BatchesPOST /v1/messages/batches and related endpoints are not implemented.

Response notes

  • stop_reason is always "end_turn". Other values like "max_tokens", "tool_use", and "stop_sequence" are not returned.
  • Response content always contains a single text block. Thinking blocks and tool-use blocks are not returned.
  • Cache-related usage fields (cache_creation_input_tokens, cache_read_input_tokens) are not included.

Compatibility notes

  • Sail uses Authorization: Bearer <key> for authentication. The Anthropic x-api-key header is not supported. When using the Anthropic SDK, pass your key via auth_token instead of api_key:
from anthropic import Anthropic

client = Anthropic(
    auth_token="YOUR_SAIL_API_KEY",
    base_url="https://api.sailresearch.com",
)
  • The anthropic-version header is not required or checked.
  • Error responses use the OpenAI-style error envelope format.

Cross-API behavior

These behaviors apply to all three API surfaces:
  • Text only — no multimodal input or output is supported today.
  • No streaming — all responses are returned as a single JSON payload.
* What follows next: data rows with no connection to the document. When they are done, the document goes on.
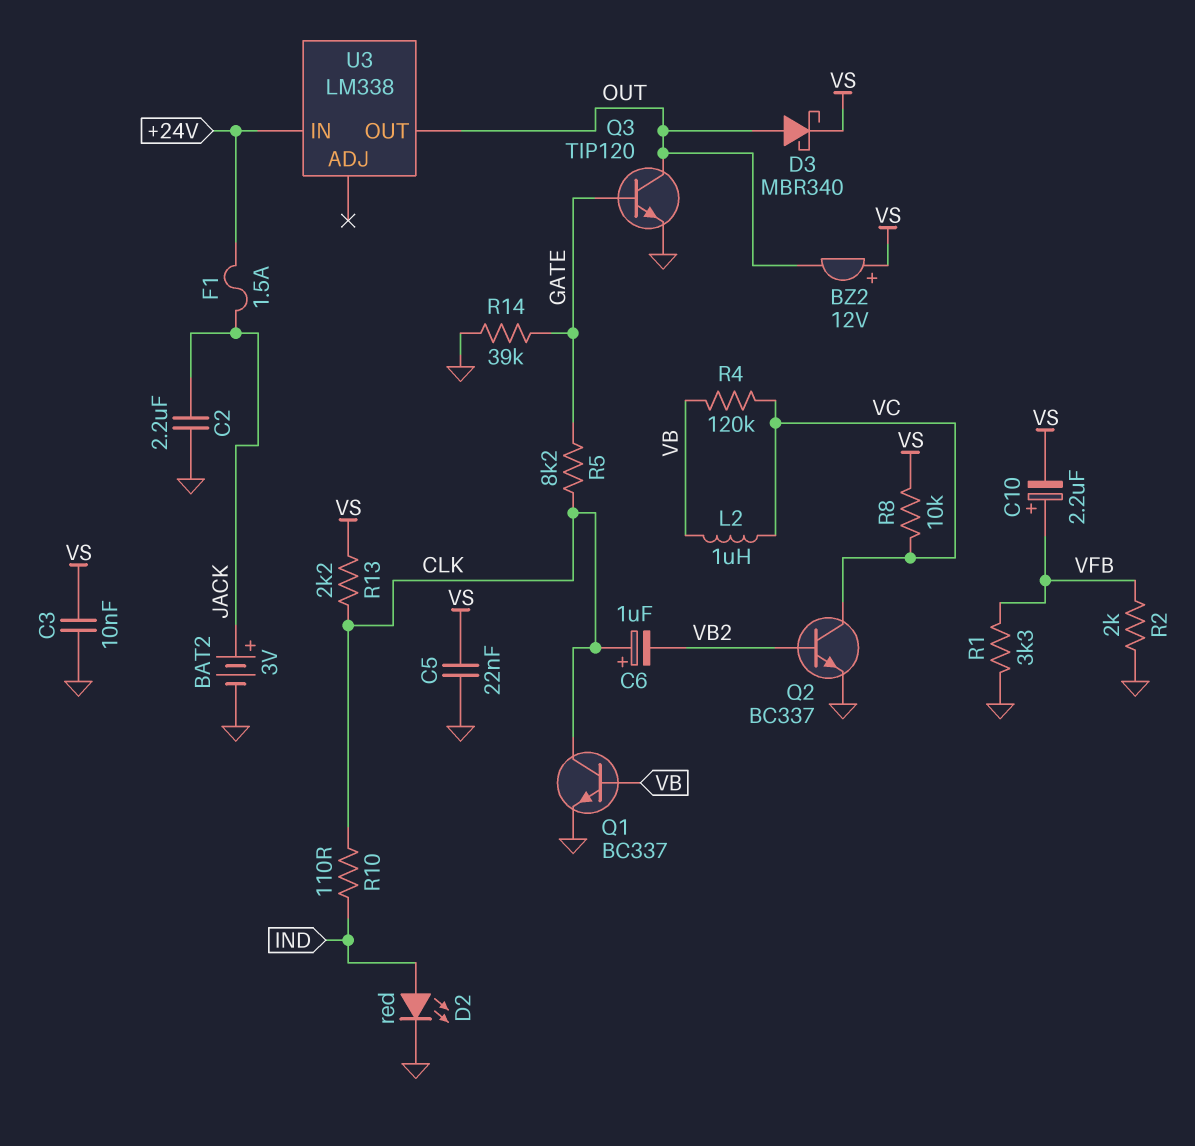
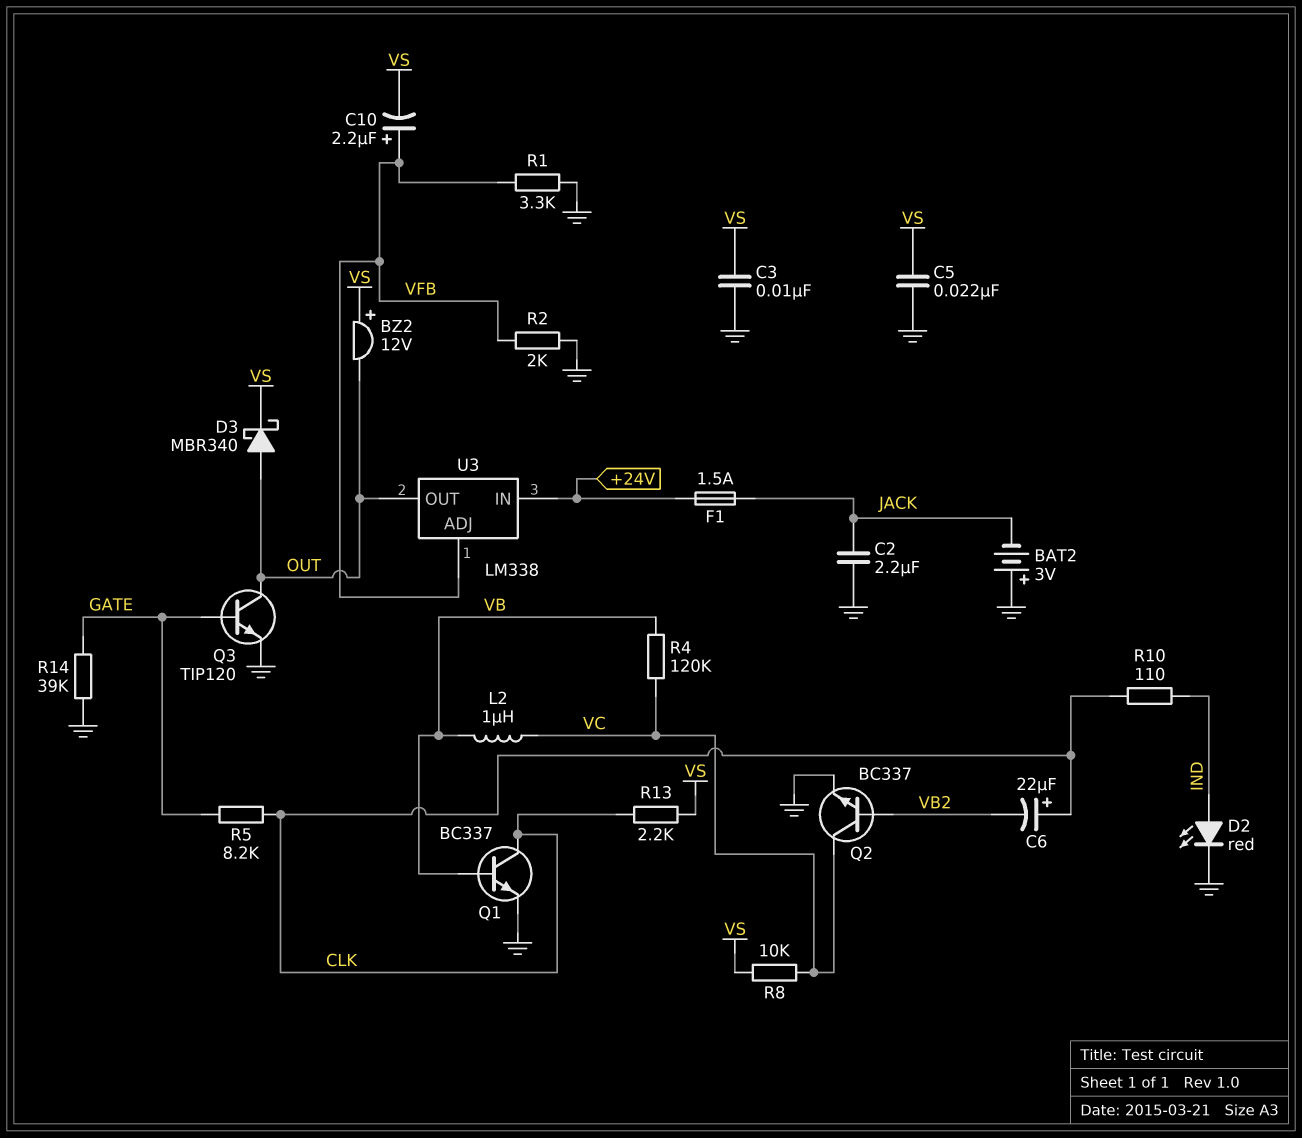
BAT2: 3V (plus JACK, minus GND) -> 3V (plus GND, minus JACK)
C6: 1uF (plus CLK, minus VB2) -> 22uF (plus CLK, minus VB2)
U3 pin ADJ: none -> VFB

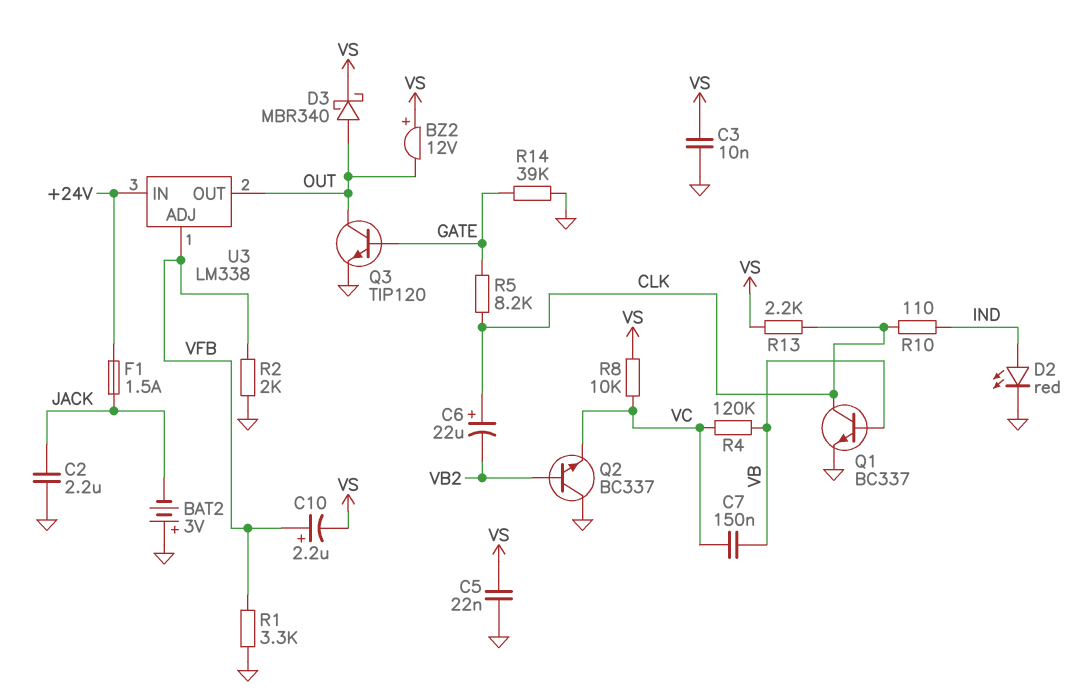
C7: none -> 150nF (VB, VC)
L2: 1uH (VB, VC) -> none
Q2: NPN BC337 (B VB2, C VC, E GND) -> NPN BC337 (B VB2, C GND, E VC)

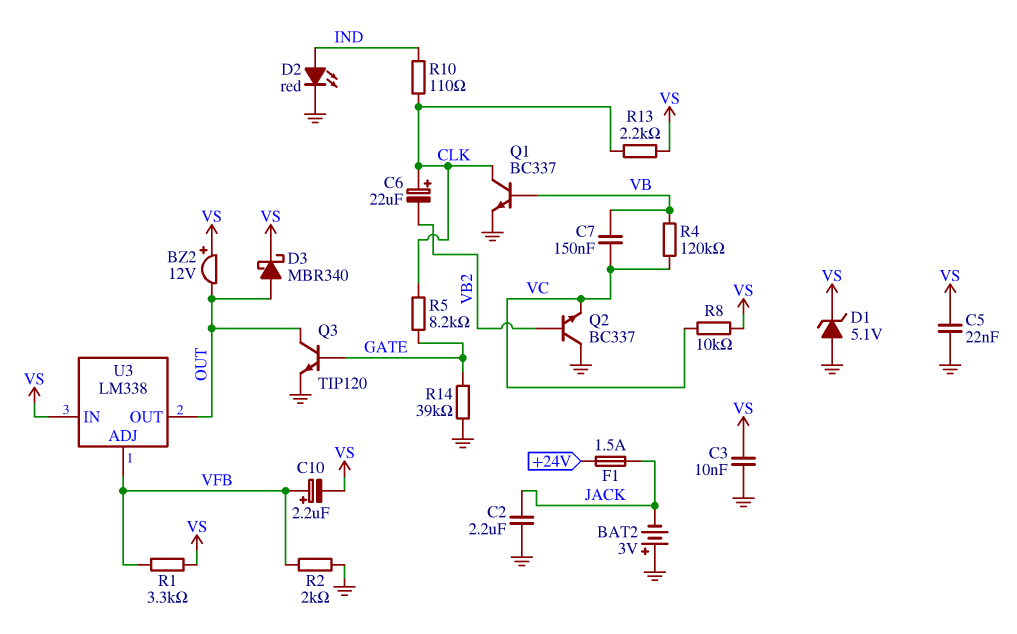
D1: none -> zener 5.1V (A GND, K VS)
R1: 3.3k (GND, VFB) -> 3.3k (VFB, VS)
U3 pin IN: +24V -> VS

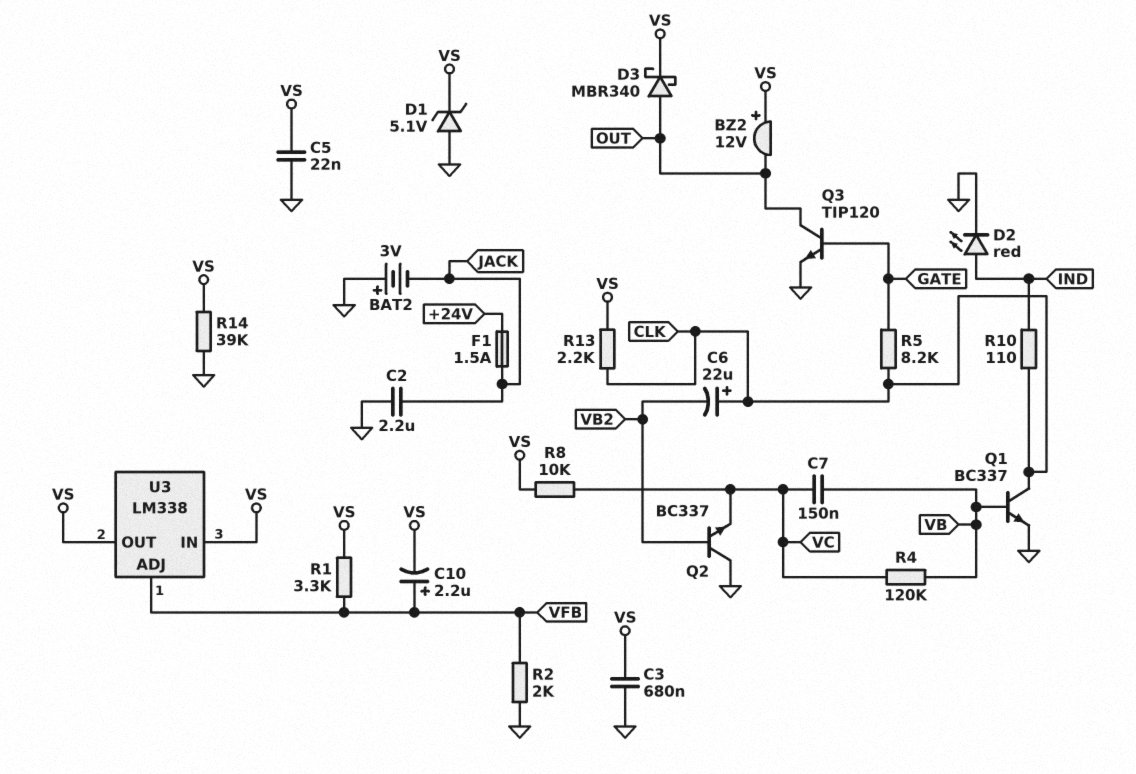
C3: 10nF (GND, VS) -> 680nF (GND, VS)
R14: 39k (GATE, GND) -> 39k (GND, VS)
U3 pin OUT: OUT -> VS

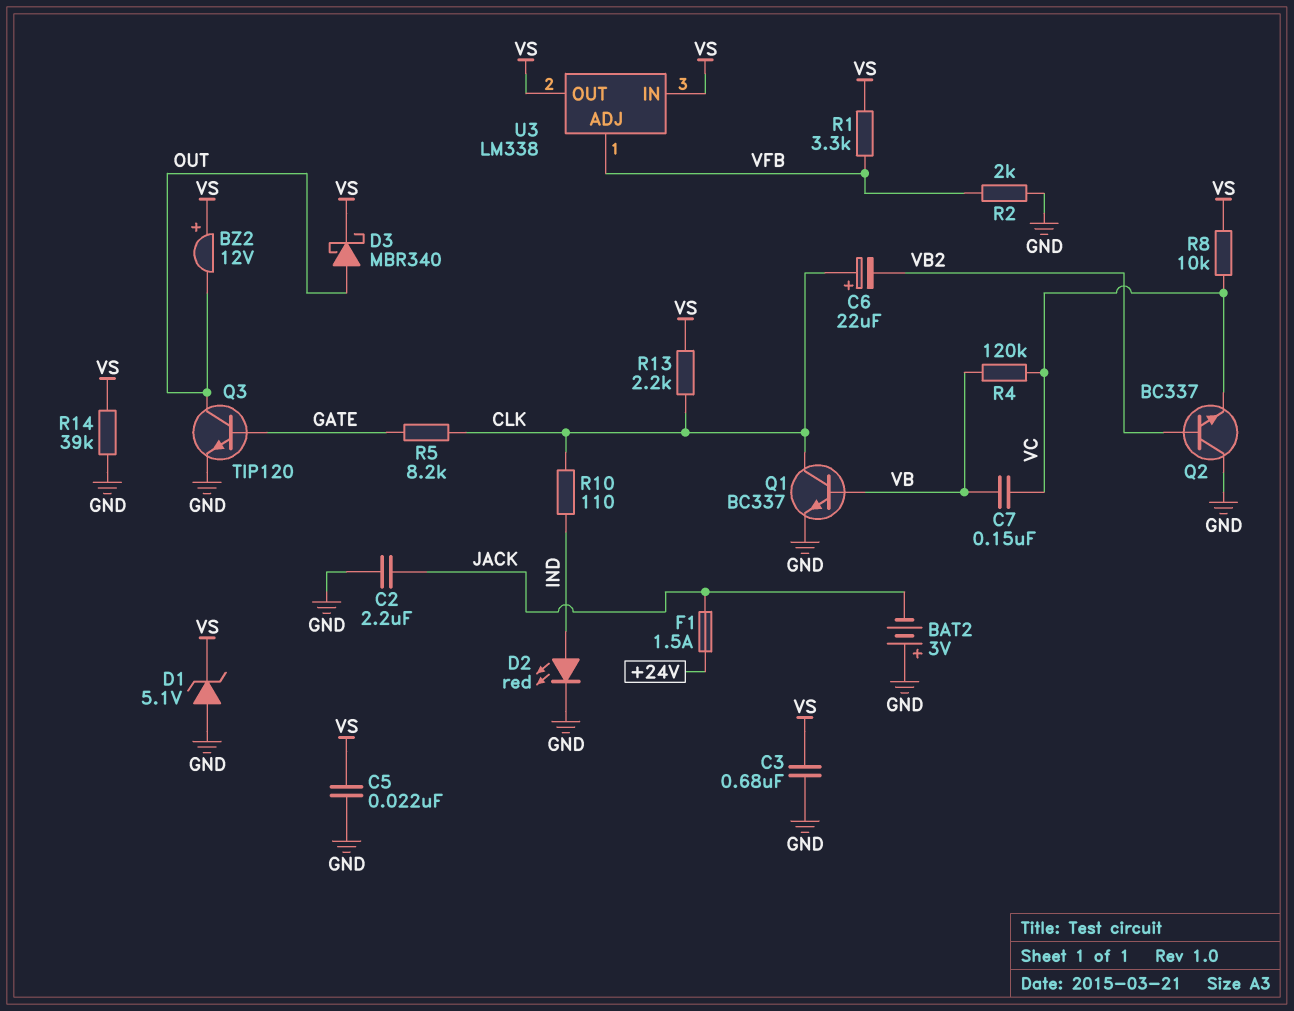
C10: 2.2uF (plus VFB, minus VS) -> none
Use background: true (Responses API) with polling or webhooks for long-running requests.
  • Completion windows — set metadata.completion_window to "asap", "15m", or "24h" to control scheduling. See Completion windows.
  • Webhooks — set metadata.completion_webhook to receive a POST when processing finishes. See Webhooks.
  • Responses always storedstore: false is not supported. All responses are persisted.